Using the Payoff function

This is a quick guide on how to use the Payoff function on the Deriverse testnet. This function is central to settling your derivative trades on Deriverse, particularly after the expiration of futures or options contracts.

What is the Payoff Function?

The Payoff function is a tool in the Deriverse platform that enables settlement after a derivative instrument, like a futures or options contract, expires. In derivatives trading, a contract is created between parties, agreeing to exchange a certain value based on the price of an underlying asset at a future date. To ensure that both parties meet their obligations, they put down collateral—funds held to back their position.

When a derivative instrument expires, the Payoff function reallocates collateral based on the outcome of the trade, which reflects any profits or losses for each party.

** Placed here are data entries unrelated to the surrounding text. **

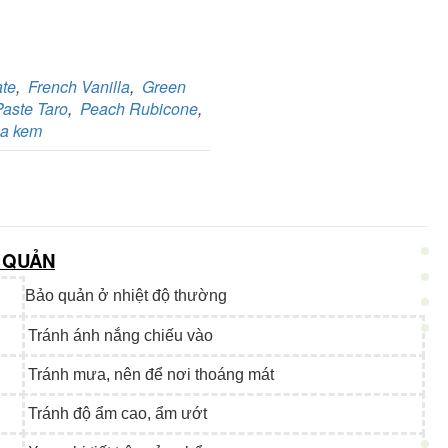
ate
,
French Vanilla
,
Green
Paste Taro
,
Peach Rubicone
,
a kem
 QUẢN
Bảo quản ở nhiệt độ thường
Tránh ánh nắng chiếu vào
Tránh mưa, nên để nơi thoáng mát
Tránh độ ẩm cao, ẩm ướt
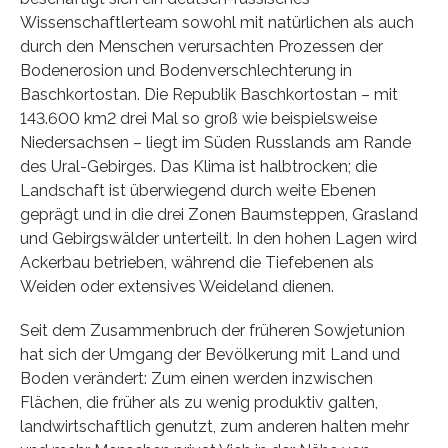
Wissenschaftlerteam sowohl mit natürlichen als auch
durch den Menschen verursachten Prozessen der
Bodenerosion und Bodenverschlechterung in
Baschkortostan. Die Republik Baschkortostan – mit
143.600 km2 drei Mal so groß wie beispielsweise
Niedersachsen – liegt im Süden Russlands am Rande
des Ural-Gebirges. Das Klima ist halbtrocken; die
Landschaft ist überwiegend durch weite Ebenen
geprägt und in die drei Zonen Baumsteppen, Grasland
und Gebirgswälder unterteilt. In den hohen Lagen wird
Ackerbau betrieben, während die Tiefebenen als
Weiden oder extensives Weideland dienen.
Seit dem Zusammenbruch der früheren Sowjetunion
hat sich der Umgang der Bevölkerung mit Land und
Boden verändert: Zum einen werden inzwischen
Flächen, die früher als zu wenig produktiv galten,
landwirtschaftlich genutzt, zum anderen halten mehr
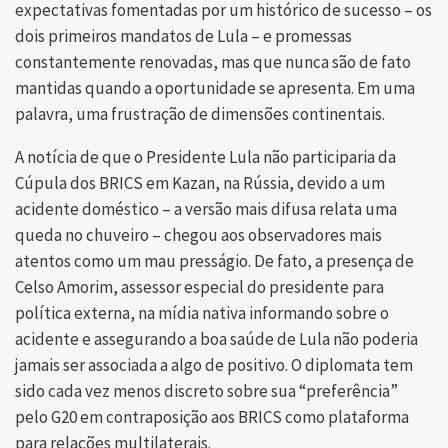
expectativas fomentadas por um histórico de sucesso – os
dois primeiros mandatos de Lula – e promessas
constantemente renovadas, mas que nunca são de fato
mantidas quando a oportunidade se apresenta. Em uma
palavra, uma frustração de dimensões continentais.
A notícia de que o Presidente Lula não participaria da
Cúpula dos BRICS em Kazan, na Rússia, devido a um
acidente doméstico – a versão mais difusa relata uma
queda no chuveiro – chegou aos observadores mais
atentos como um mau presságio. De fato, a presença de
Celso Amorim, assessor especial do presidente para
política externa, na mídia nativa informando sobre o
acidente e assegurando a boa saúde de Lula não poderia
jamais ser associada a algo de positivo. O diplomata tem
sido cada vez menos discreto sobre sua “preferência”
pelo G20 em contraposição aos BRICS como plataforma
para relações multilaterais.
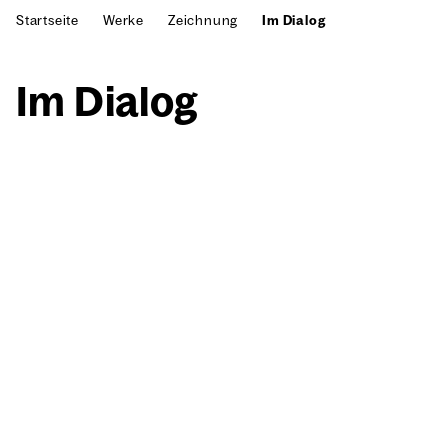
Startseite
Werke
Zeichnung
Im Dialog
Im Dia­log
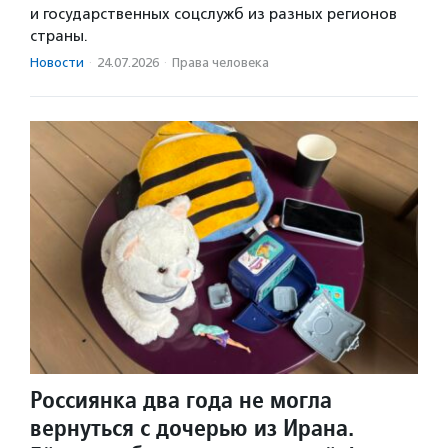
и государственных соцслужб из разных регионов
страны.
Новости
·
24.07.2026
·
Права человека
Россиянка два года не могла
вернуться с дочерью из Ирана.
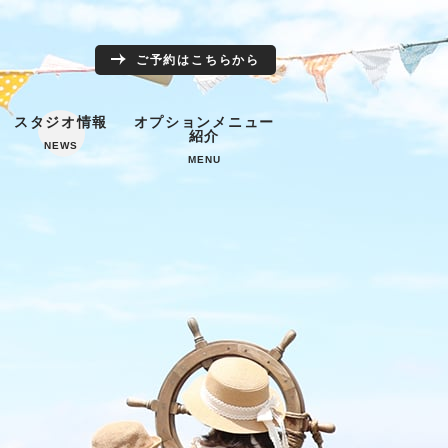
ご予約はこちらから
スタジオ情報
オプションメニュー
紹介
NEWS
MENU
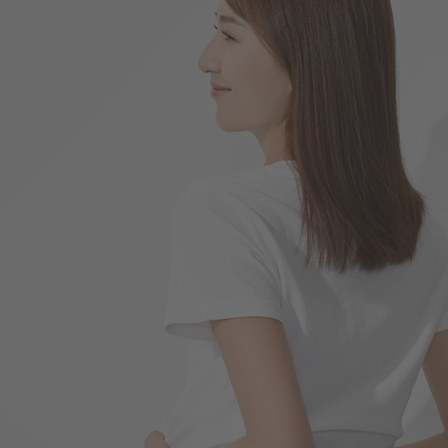
266
$
$ 299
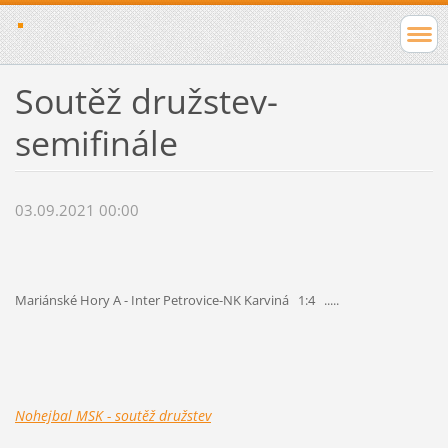
Soutěž družstev-
semifinále
03.09.2021 00:00
Mariánské Hory A - Inter Petrovice-NK Karviná
1:4 .....
Nohejbal MSK - soutěž družstev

How to Use the Payoff Function

Once your derivative position has expired, you may have accrued profits. However, these profits won’t automatically transfer to your account. Here’s how to use the Payoff function to settle your trades and claim any USDC you are entitled to:

1. Navigate to your Derivatives portfolio.

2. Click on the three dots next to the expired position.

3. Select “Payoff.”

This action will trigger the settlement process, and the P&L amount will be credited to your account.

In summary, the Payoff function ensures smooth settlement for your expired derivative positions, enabling you to receive any due profits in your account.